* **Task goal**
Reproduce, exactly and in full, the records that follow, minus any pictures.

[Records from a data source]
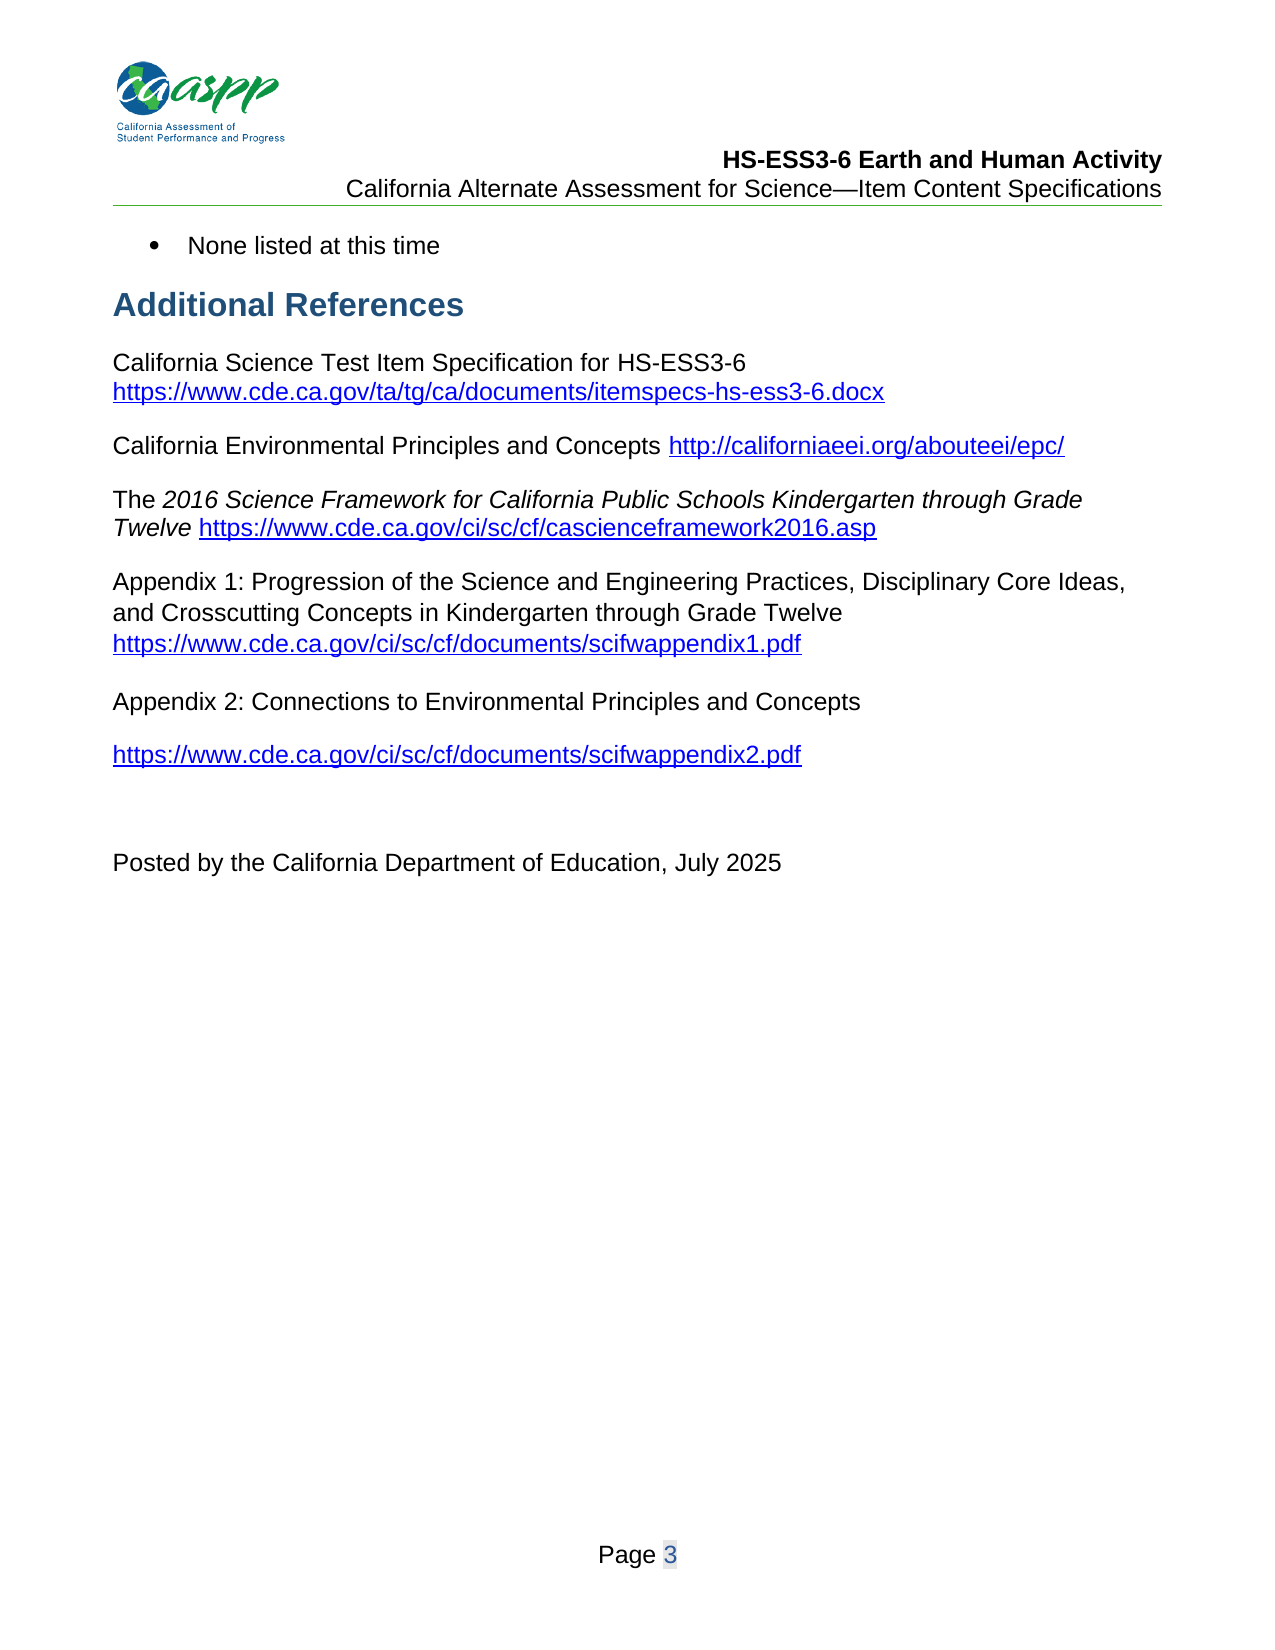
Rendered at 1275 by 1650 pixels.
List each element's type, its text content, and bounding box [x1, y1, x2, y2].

text None listed at this time [150, 231, 1162, 260]
text Appendix 1: Progression of the Science and Engineering Practices, Disciplinary Core Ideas, and Crosscutting Concepts in Kindergarten through Grade Twelve [112, 567, 1162, 627]
text Posted by the California Department of Education, July 2025 [112, 848, 1162, 877]
picture [112, 60, 287, 146]
text https://www.cde.ca.gov/ta/tg/ca/documents/itemspecs-hs-ess3-6.docx [112, 377, 1162, 406]
text https://www.cde.ca.gov/ci/sc/cf/documents/scifwappendix1.pdf [112, 629, 1162, 658]
text California Environmental Principles and Concepts http://californiaeei.org/abouteei/epc/ [112, 431, 1162, 460]
text https://www.cde.ca.gov/ci/sc/cf/documents/scifwappendix2.pdf [112, 741, 1162, 769]
text Appendix 2: Connections to Environmental Principles and Concepts [112, 687, 1162, 716]
subtitle Additional References [112, 285, 1162, 323]
text The 2016 Science Framework for California Public Schools Kindergarten through Grade Twelve https://www.cde.ca.gov/ci/sc/cf/cascienceframework2016.asp [112, 485, 1162, 542]
text California Science Test Item Specification for HS-ESS3-6 [112, 348, 1162, 377]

* **Task output**
Rendered at 1275 by 1650 pixels.
List each element's type, its text content, and bounding box [x1, y1, x2, y2].

text None listed at this time [150, 231, 1162, 260]
text Appendix 1: Progression of the Science and Engineering Practices, Disciplinary Core Ideas, and Crosscutting Concepts in Kindergarten through Grade Twelve [112, 567, 1162, 627]
text Posted by the California Department of Education, July 2025 [112, 848, 1162, 877]
picture [112, 60, 287, 146]
text https://www.cde.ca.gov/ta/tg/ca/documents/itemspecs-hs-ess3-6.docx [112, 377, 1162, 406]
text https://www.cde.ca.gov/ci/sc/cf/documents/scifwappendix1.pdf [112, 629, 1162, 658]
text California Environmental Principles and Concepts http://californiaeei.org/abouteei/epc/ [112, 431, 1162, 460]
text https://www.cde.ca.gov/ci/sc/cf/documents/scifwappendix2.pdf [112, 741, 1162, 769]
text Appendix 2: Connections to Environmental Principles and Concepts [112, 687, 1162, 716]
subtitle Additional References [112, 285, 1162, 323]
text The 2016 Science Framework for California Public Schools Kindergarten through Grade Twelve https://www.cde.ca.gov/ci/sc/cf/cascienceframework2016.asp [112, 485, 1162, 542]
text California Science Test Item Specification for HS-ESS3-6 [112, 348, 1162, 377]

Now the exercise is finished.